Il nostro volto ed i nostri occhi sono lo specchio di tutte le nostre vicende passate. Nella storia di ognuno ci possono essere traumi pregressi che ci rendono difficoltoso sorridere spontaneamente a chi incontriamo e così non facciamo che peggiorare la situazione perché induciamo l'altro a mantenere le distanze nel timore di qualche reazione aggressiva.

Il forte deve avere cura del debole senza aspettarsi nulla in cambio.
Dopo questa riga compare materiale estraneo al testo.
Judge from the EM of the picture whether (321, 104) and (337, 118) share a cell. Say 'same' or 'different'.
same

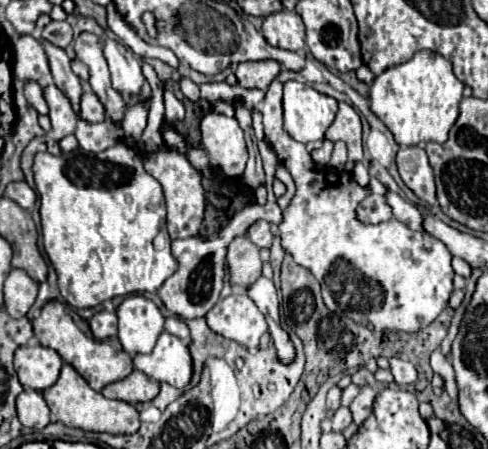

Purtroppo il do ut des è troppo radicato nella natura umana per non tenerne conto, per non dare ascolto a quella voce che costantemente ci dice: <<ma chi te lo fa fare>>.

Sempre più spesso educhiamo i nostri figli a non farsi "pestare i piedi", a farsi rispettare, a reagire con decisione alle piccole prepotenze del vivere quotidiano. L'arroganza e la maleducazione sono il biglietto da visita che più facilmente esponiamo.

La vera forza non sta nella grandezza della reazione al torto subito. Non è alzando il tono della voce che le nostre argomentazioni acquistano quella ragione così evidentemente negata dai fatti.

Il mondo è dei furbi solo per poco. Chi più sgomita meno trova spazio e se lo trova generalmente lo usa male e lo spreca.

Impariamo a farci posto l'un l'altro, a voler stare un po' meno bene noi affinché lo siano un po' di più gli altri. Riempiamo con generosità quella mano che ci viene tesa implorando le briciole del nostro superfluo. Non abbiamo timore che il nostro gesto vada sprecato. Se rinunciamo a dare perdiamo buone occasioni per mantenere il nostro cuore aperto e disponibile. Amministriamo con saggezza i beni che ci sono stati affidati e che per ingiusta sorte sono toccati a noi con maggiore abbondanza.